Number of population for EvolutionES. Larger number of population often gets better performance but causes more computation. So there is a trade-off according to the search space and required budget of your problems. Default: 20

mutate: str or None, optional

In the mutate part, one can define the customized mutate function with its mutate factors, such as multiply factor (times/divides by a multiply factor) and add factor (add/subtract by a multiply factor). The function must be defined by an importable string. If None, default mutate function is used: `orion.algo.mutate_functions.default_mutate`.

Algorithm Plugins¶

Plugins documentation is hosted separately. See short documentations below to find links to full plugins documentation.

Scikit-Optimize¶

This package is a plugin providing a wrapper for skopt optimizers.

Robust Bayesian Optimization¶

This package is a plugin providing a wrapper for RoBO optimizers.
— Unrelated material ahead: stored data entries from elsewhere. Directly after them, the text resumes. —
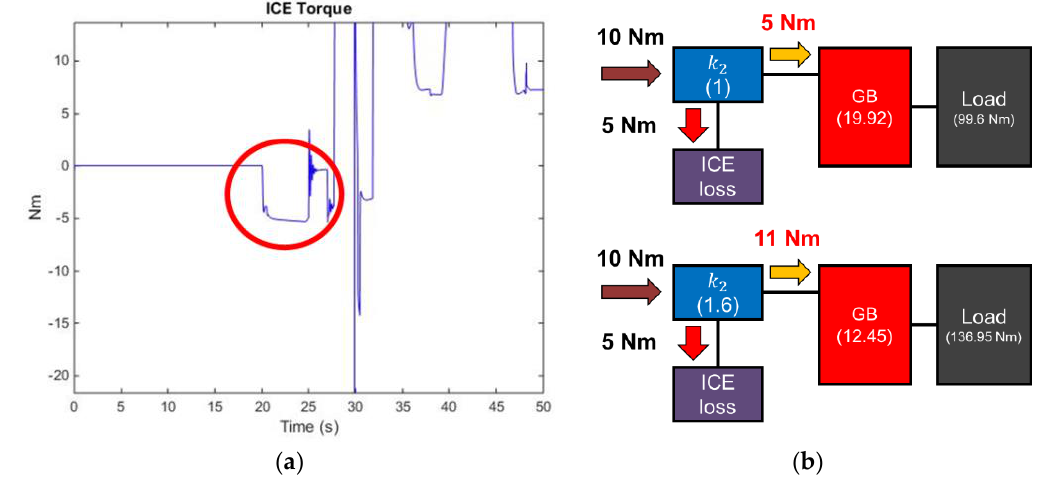
Figure 19. ( a ) Engine pumping loss. ( b ) Pumping loss inference in pre-transmission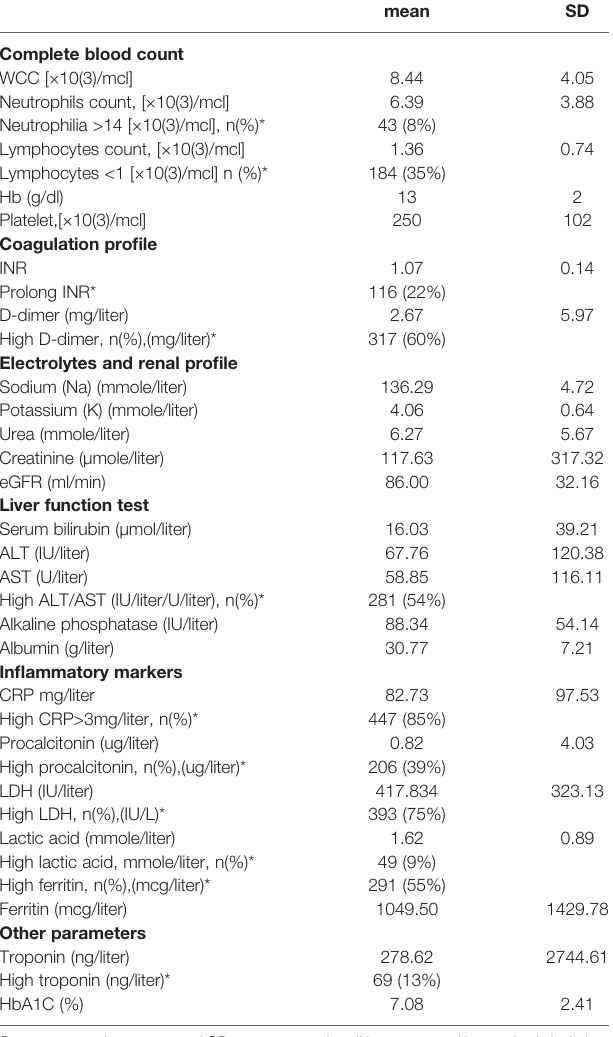
TABLE 4 | Laboratory features of 525 symptomatic COVID-19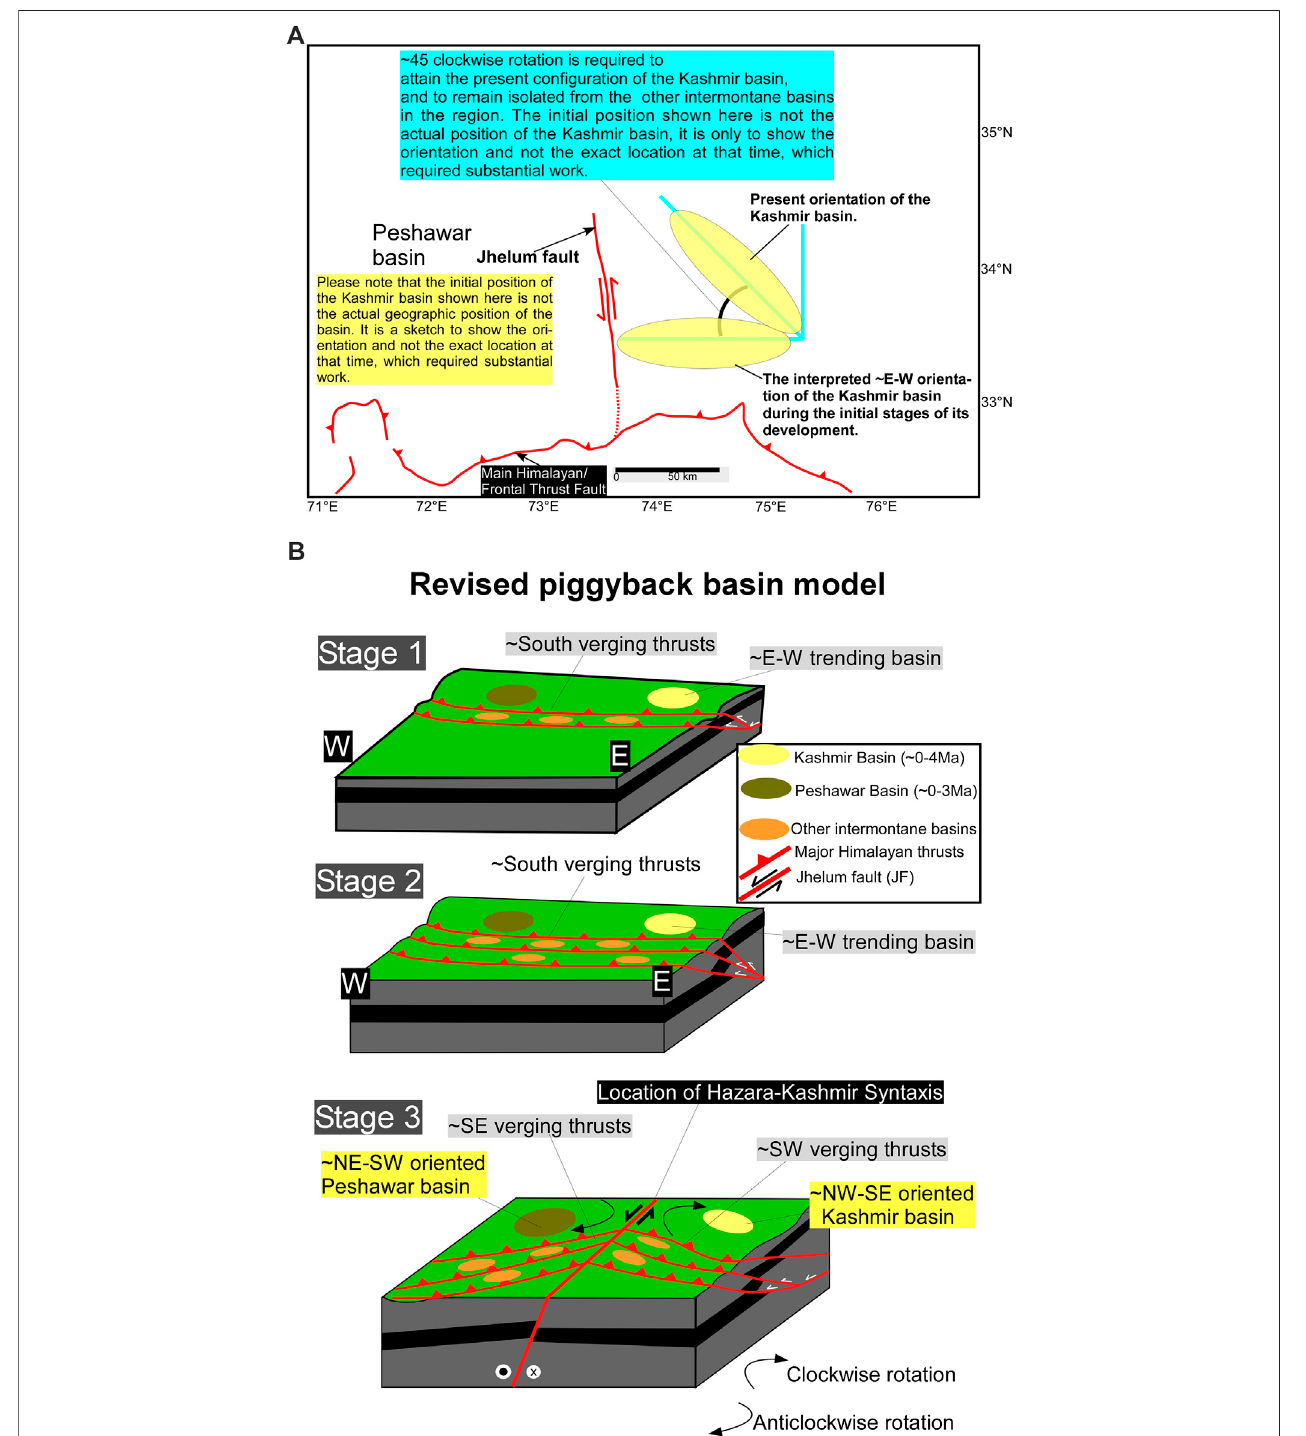
FIGURE 13 | The initial orientation of the Kashmir basin could have been ∼ E – W and later doing the emergence of Jhelum fault the basin was potentially translated and rotated ∼ 45 ° clockwise to acquire the present ∼ NW – SE structural con fi guration (A) . The revised piggyback basin model for the formation of Kashmir and Peshawar basins is presented (B) . Stage 1: the formation of the internal Himalayan thrust system (MBT, MHT) and intermontane basins (Kashmir, Peshawar, and other similar basins. Stage 2: shows the formation of the main frontal thrust, and other younger intermontane basins. Stage 3: the formation/reactivation of Jhelum fault system resultedin ∼ 45 ° clockwiserotationofKashmirandotherbasins,whicharenowlocatedattheeastoftheHazara-Kashmirsyntaxis,andanticlockwiserotationofthoseat the west.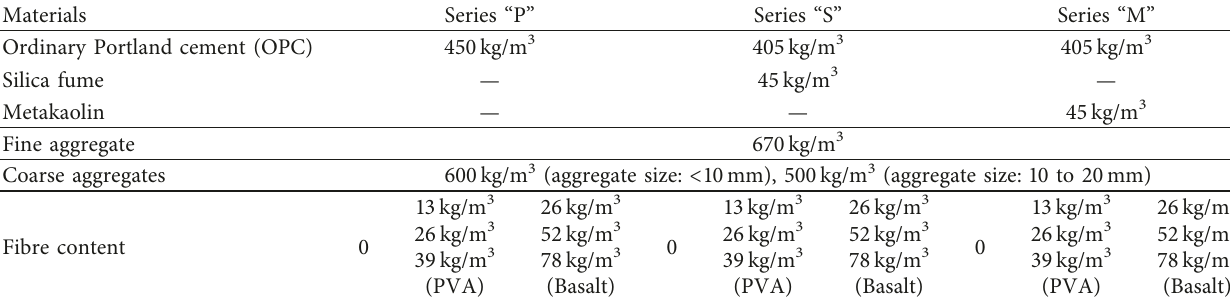
Table 1: Material and mixture composition used in the experimental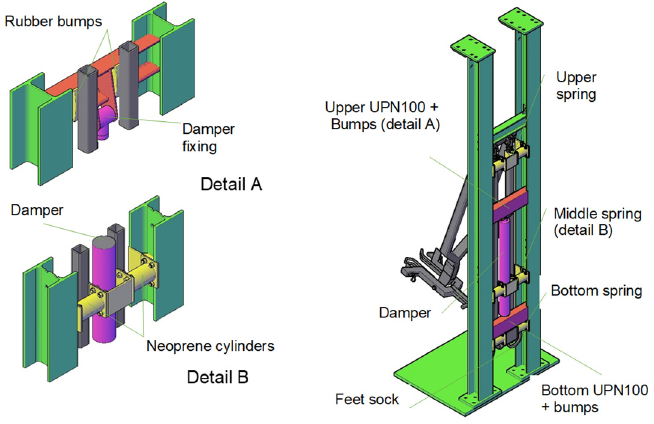
Figure 2. Shock-absorber system and chair fixations to the shelter structure. The viscous damper is installed between the chair’s structure (bottom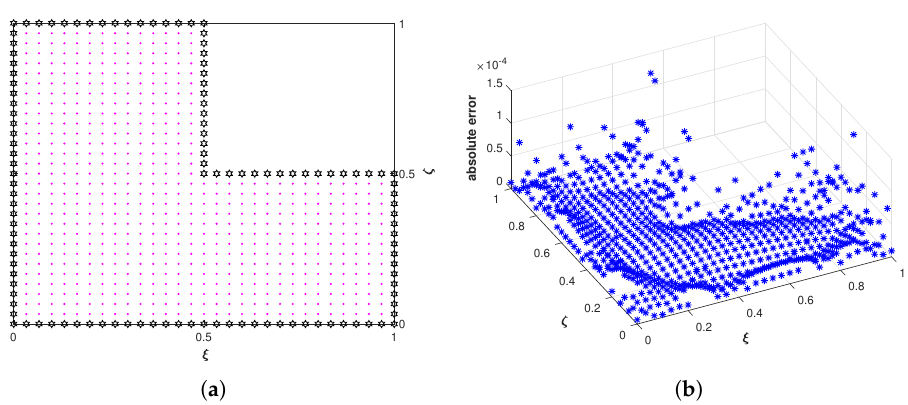
Figure 14. ( a ) L Shape domain n = 20, N = 736. ( b ) Absolute error of Problem 4 with α = 0.50, N = 736, n = 20, and M = 26. In L Shape domain also the method has acceptable accuracy.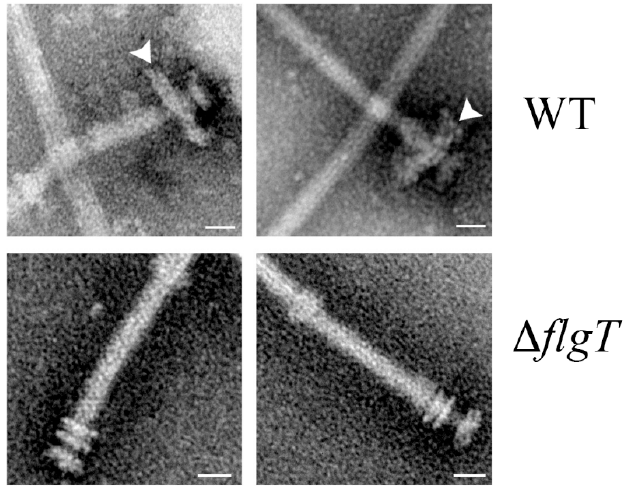
Figure 5. Electron micrographs showing isolated filament-hook-basal bodies from wild type cells expressing Fla1 and from a mutant lacking FlgT. White arrows denote the H-ring Bar = 20 nm [56]. The flagellar motor of R. sphaeroides also includes the protein FlgP that is an outer membrane lipoprotein essential for flagellum formation [57]. In this work, we observed that FlgP interacts with itself suggesting that it could form an oligomeric structure. It was also proposed that FlgP could form the basal ring that is located under the outer membrane, as it has been previously observed in C. jejuni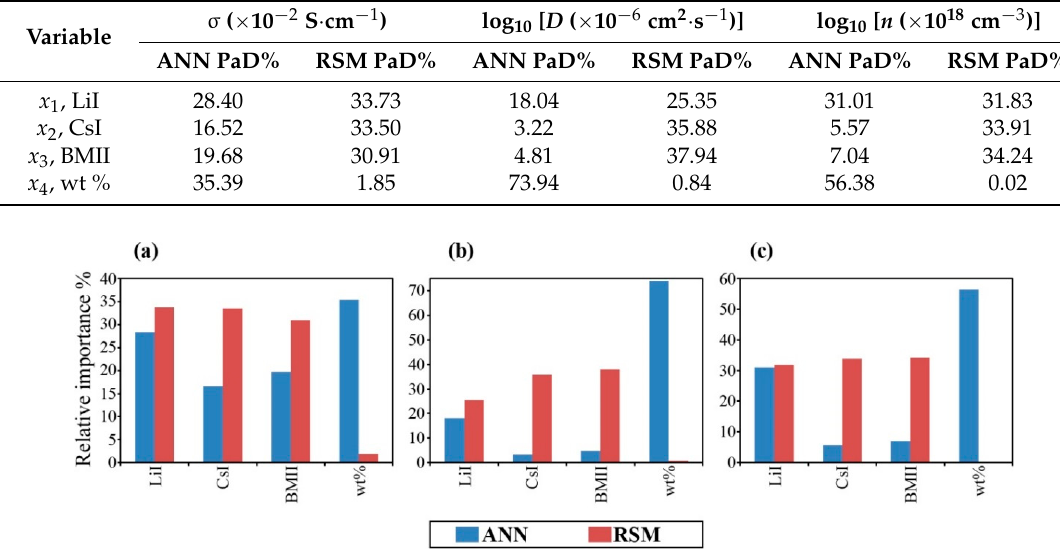
Figure 13. PaD relative importance% of single input factors towards the output response properties of ( a ) σ (×10 − 2 S·cm − 1 ); ( b ) log 10 [ D (×10 − 6 cm 2 ·s − 1 )]; and ( c ) log 10 [ n (×10 18 cm − 3 )].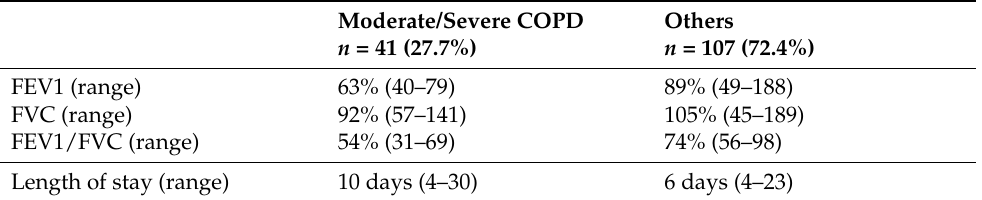
Table 5. Postoperative outcomes according to respiratory function after robotic pulmonary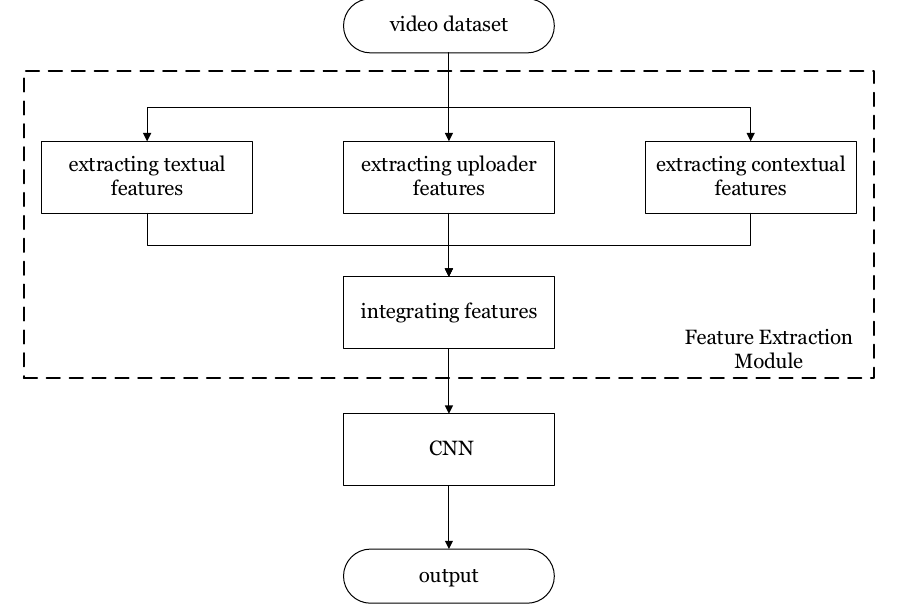
Figure 2. The CNN-based misleading video detection model.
You will find in this plugin many models for Bayesian Optimization: Gaussian Process, Gaussian Process with MCMC, Random Forest, DNGO and BOHAMIANN.

Parallel Strategies¶

A parallel strategy is a method to improve parallel optimization for sequential algorithms. Such algorithms can only observe trials that are completed and have a corresponding objective. To get around this, parallel strategies produces lies, noncompleted trials with fake objectives, which can be used by algorithms to avoid exploring space nearby pending or broken trials. The strategies will differ in how they assign objectives to the lies.

NoParallelStrategy¶

Does not return any lie. This is useful to benchmark parallel strategies and measure how they can help compared to no strategy.

class orion.algo.parallel_strategy.NoParallelStrategy(*args, **kwargs)[source]

No parallel strategy

StubParallelStrategy¶

Assign to lies an objective of `None` so that non-completed trials are observed and identifiable by algorithms that can leverage parallel optimization.

The value of the objective is customizable with `stub_value`.

class orion.algo.parallel_strategy.StubParallelStrategy(stub_value=None)[source]

Parallel strategy that returns static objective value for incompleted trials.

MaxParallelStrategy¶

Assigns to lies the best objective observed so far.

The default value assigned to objective when less than 1 trial is completed is configurable with `default_result`. It is `float('inf')` by default.

class orion.algo.parallel_strategy.MaxParallelStrategy(default_result=inf)[source]

Parallel strategy that uses the max of completed objectives

Attributes
max_result

MeanParallelStrategy¶

Assigns to lies the mean of all objectives observed so far.

The default value assigned to objective when less than 2 trials are completed is configurable with `default_result`. It is `float('inf')` by default.

class orion.algo.parallel_strategy.MeanParallelStrategy(default_result=inf)[source]

Parallel strategy that uses the mean of completed objectives

Attributes
mean_result

StatusBasedParallelStrategy¶

Uses a different strategy based on the status of the trial at hand.

class orion.algo.parallel_strategy.StatusBasedParallelStrategy(strategy_configs=None, default_strategy=None)[source]

Different parallel strategies for different trial status

Parameters
strategy_configs: dict

Dictionary of strategy configurations. Each key should be a valid trial status.

default_strategy: dict or None, optional

Default strategy for trial status that are not defined by `strategy_configs`. Default is NoParallelStrategy(), which always returns None.